§ **EXERCISE GOAL**: Look below for the line containing "to designated areas for further processing." and the line containing "and allowing the"; repeat exactly those two lines and all lines between them, and nothing else.
══ MATERIAL FOR THIS TASK
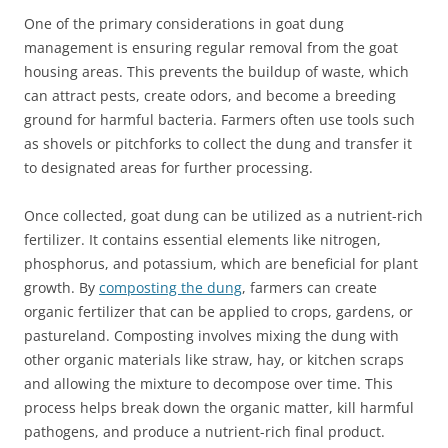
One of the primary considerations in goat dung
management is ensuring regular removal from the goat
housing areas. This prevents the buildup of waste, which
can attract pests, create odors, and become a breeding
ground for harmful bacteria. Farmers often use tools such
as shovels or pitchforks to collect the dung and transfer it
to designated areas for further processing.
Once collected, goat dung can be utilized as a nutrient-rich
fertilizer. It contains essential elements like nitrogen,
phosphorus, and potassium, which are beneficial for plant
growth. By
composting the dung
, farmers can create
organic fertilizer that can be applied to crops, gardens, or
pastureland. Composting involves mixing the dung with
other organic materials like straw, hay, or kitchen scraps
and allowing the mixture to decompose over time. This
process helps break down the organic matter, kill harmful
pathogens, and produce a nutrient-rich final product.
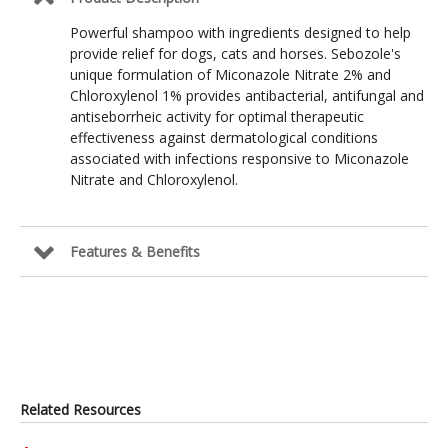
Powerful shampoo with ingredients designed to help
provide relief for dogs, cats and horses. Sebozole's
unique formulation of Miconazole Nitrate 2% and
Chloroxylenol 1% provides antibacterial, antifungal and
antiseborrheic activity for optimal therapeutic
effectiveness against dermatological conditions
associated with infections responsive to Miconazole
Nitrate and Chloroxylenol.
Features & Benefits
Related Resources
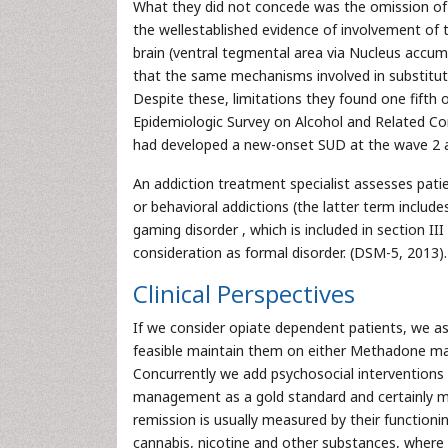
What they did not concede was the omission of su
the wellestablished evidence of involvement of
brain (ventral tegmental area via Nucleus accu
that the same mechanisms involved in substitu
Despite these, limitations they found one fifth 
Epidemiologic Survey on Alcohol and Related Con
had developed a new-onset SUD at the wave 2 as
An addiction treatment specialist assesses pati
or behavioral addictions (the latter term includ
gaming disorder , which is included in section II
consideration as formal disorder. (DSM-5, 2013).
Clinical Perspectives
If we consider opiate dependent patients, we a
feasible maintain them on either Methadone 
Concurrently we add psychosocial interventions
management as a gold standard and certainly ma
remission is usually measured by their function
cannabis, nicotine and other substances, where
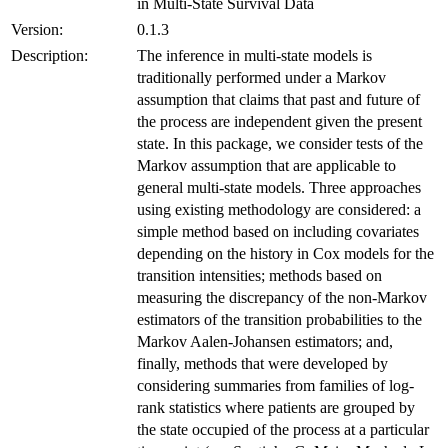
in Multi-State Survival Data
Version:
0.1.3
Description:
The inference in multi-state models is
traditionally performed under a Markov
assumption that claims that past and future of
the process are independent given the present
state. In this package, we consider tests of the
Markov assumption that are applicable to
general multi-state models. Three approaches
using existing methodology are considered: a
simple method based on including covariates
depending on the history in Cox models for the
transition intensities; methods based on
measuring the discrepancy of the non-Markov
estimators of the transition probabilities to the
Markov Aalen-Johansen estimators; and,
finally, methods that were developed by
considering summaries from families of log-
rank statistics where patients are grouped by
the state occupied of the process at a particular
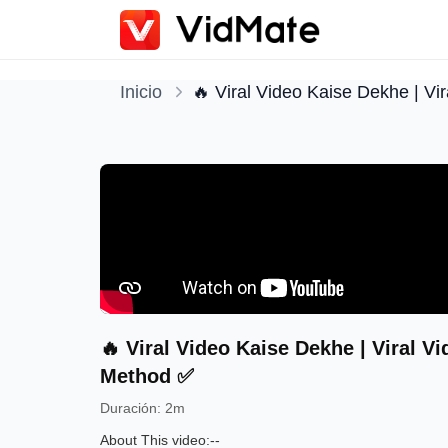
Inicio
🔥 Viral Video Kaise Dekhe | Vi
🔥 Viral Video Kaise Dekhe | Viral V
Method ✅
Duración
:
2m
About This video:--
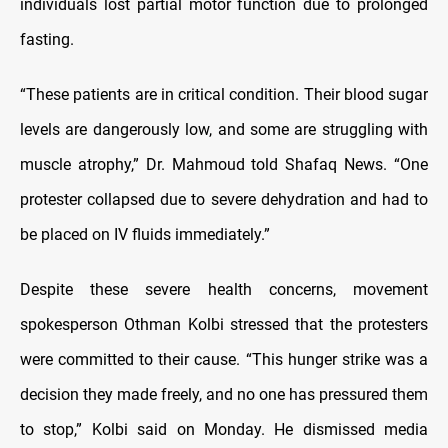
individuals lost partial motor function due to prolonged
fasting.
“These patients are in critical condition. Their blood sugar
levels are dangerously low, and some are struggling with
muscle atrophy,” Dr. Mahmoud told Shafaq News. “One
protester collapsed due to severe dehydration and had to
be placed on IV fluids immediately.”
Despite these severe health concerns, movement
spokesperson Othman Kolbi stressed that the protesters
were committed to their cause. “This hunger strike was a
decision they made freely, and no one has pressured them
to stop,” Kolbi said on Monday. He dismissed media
════
══ MATERIAL FOR THIS TASK
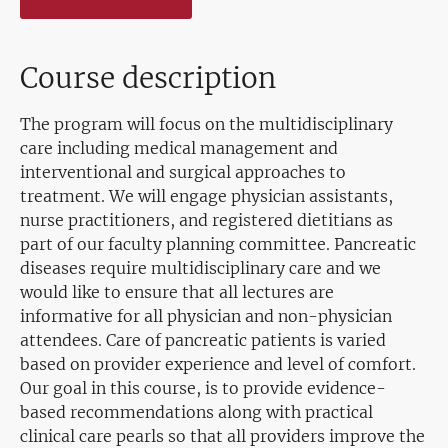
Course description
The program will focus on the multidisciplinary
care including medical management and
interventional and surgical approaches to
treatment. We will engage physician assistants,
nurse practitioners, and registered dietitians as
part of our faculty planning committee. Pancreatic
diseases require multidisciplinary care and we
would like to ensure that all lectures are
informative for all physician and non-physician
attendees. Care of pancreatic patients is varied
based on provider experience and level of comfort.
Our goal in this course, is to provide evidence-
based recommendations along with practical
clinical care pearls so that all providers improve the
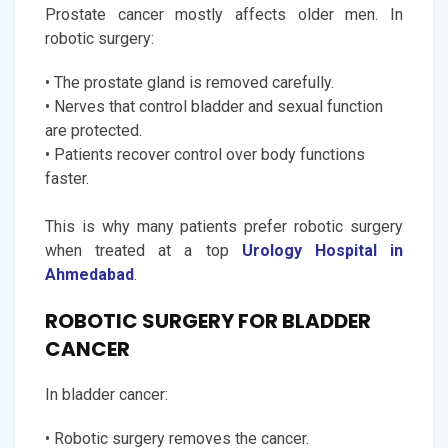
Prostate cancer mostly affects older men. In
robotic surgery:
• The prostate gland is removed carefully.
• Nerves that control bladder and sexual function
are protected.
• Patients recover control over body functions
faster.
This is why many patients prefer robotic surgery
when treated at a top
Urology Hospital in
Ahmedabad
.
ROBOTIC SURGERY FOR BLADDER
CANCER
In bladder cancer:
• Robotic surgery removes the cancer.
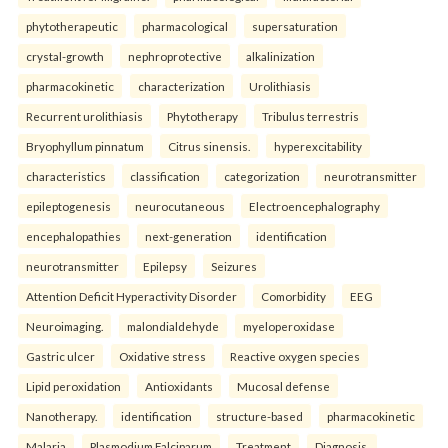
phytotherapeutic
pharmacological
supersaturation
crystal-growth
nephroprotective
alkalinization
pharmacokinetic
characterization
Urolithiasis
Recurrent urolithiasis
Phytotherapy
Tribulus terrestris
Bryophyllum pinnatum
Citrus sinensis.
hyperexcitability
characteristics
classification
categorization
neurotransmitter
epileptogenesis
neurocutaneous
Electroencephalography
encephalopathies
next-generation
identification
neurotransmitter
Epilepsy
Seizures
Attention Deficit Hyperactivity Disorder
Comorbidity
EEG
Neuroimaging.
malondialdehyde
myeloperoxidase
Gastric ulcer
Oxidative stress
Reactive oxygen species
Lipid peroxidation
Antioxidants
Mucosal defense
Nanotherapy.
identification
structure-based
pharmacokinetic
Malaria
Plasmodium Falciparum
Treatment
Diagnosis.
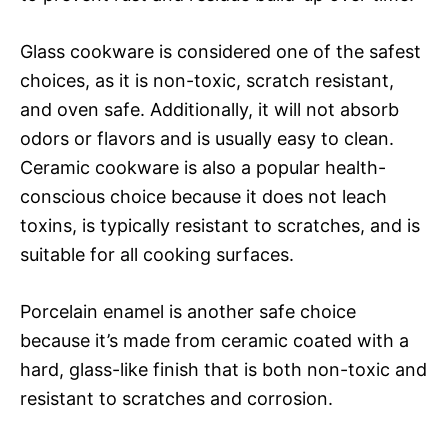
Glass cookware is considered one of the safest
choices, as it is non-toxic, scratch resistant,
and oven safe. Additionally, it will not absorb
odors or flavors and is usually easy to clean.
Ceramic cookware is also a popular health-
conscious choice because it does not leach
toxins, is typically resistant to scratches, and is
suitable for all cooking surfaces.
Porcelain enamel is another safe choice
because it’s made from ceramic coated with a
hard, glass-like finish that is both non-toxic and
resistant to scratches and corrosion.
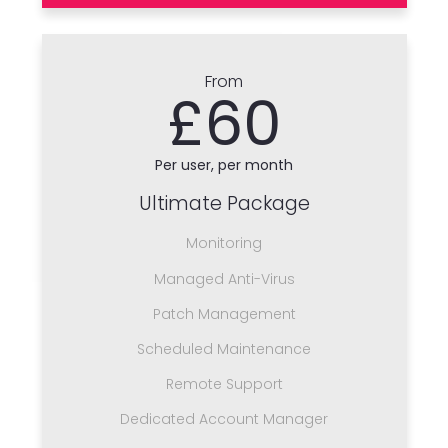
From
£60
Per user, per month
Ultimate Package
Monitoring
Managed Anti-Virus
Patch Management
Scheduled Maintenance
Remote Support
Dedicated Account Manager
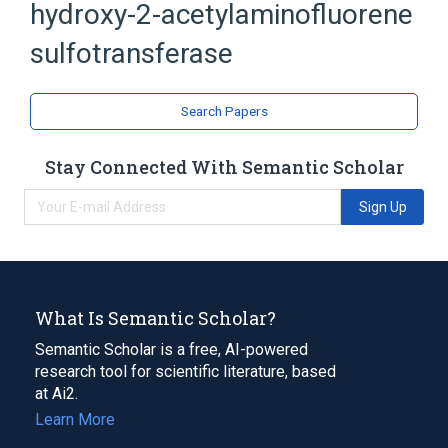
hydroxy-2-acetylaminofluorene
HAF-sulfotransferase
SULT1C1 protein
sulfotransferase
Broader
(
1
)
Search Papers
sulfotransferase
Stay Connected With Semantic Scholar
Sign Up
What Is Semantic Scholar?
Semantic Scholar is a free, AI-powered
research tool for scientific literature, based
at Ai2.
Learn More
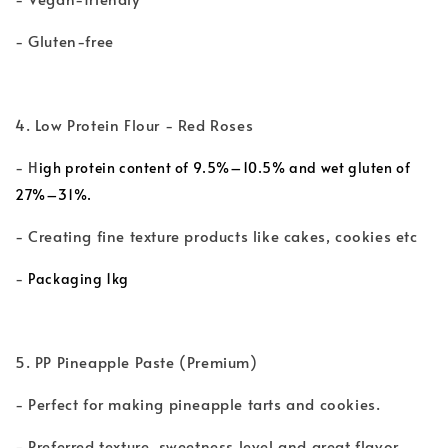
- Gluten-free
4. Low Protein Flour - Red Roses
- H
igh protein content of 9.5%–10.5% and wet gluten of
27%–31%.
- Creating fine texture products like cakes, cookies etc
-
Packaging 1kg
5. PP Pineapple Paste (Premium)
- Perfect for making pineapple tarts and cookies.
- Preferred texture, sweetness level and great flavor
════
══ MATERIAL FOR THIS TASK
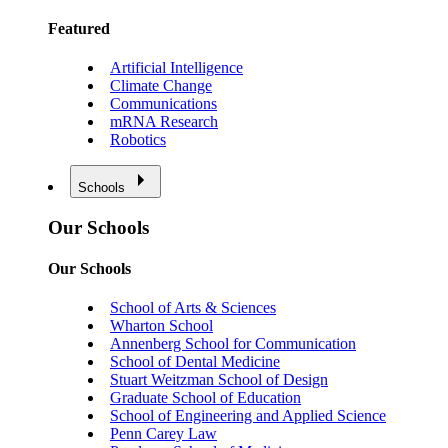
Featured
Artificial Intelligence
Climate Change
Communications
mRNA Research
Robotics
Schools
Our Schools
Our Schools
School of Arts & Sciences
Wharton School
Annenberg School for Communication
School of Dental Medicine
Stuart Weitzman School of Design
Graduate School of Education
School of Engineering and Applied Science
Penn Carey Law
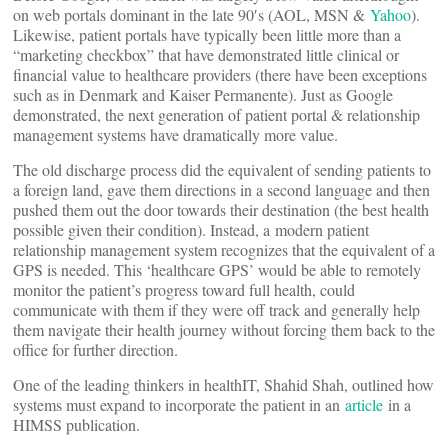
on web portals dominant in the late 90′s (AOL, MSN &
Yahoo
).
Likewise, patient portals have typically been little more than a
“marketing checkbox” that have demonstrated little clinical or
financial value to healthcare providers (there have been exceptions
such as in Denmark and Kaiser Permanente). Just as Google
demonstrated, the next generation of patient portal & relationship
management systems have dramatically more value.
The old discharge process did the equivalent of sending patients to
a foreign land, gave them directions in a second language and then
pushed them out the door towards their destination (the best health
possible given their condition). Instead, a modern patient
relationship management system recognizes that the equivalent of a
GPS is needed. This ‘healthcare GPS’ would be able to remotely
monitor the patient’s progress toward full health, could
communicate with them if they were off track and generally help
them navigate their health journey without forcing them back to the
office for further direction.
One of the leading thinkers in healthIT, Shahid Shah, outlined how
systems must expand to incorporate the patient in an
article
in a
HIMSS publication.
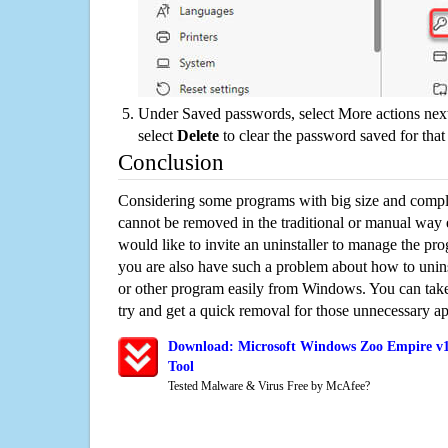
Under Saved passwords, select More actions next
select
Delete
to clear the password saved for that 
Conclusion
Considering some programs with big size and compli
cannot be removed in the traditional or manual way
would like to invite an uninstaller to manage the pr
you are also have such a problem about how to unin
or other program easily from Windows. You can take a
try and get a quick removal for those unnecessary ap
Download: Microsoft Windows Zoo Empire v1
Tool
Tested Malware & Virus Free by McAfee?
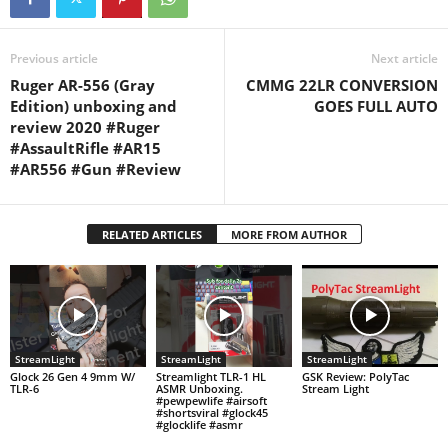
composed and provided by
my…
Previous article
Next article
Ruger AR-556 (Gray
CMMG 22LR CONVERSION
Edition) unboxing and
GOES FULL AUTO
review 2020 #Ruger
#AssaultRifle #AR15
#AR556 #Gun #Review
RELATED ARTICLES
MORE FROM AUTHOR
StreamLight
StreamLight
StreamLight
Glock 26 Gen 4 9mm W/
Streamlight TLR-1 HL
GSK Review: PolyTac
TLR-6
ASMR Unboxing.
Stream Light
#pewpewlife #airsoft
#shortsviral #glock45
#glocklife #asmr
════
§ **FINISHED TASK**:
to designated areas for further processing.
Once collected, goat dung can be utilized as a nutrient-rich
fertilizer. It contains essential elements like nitrogen,
phosphorus, and potassium, which are beneficial for plant
growth. By
composting the dung
, farmers can create
organic fertilizer that can be applied to crops, gardens, or
pastureland. Composting involves mixing the dung with
other organic materials like straw, hay, or kitchen scraps
and allowing the mixture to decompose over time. This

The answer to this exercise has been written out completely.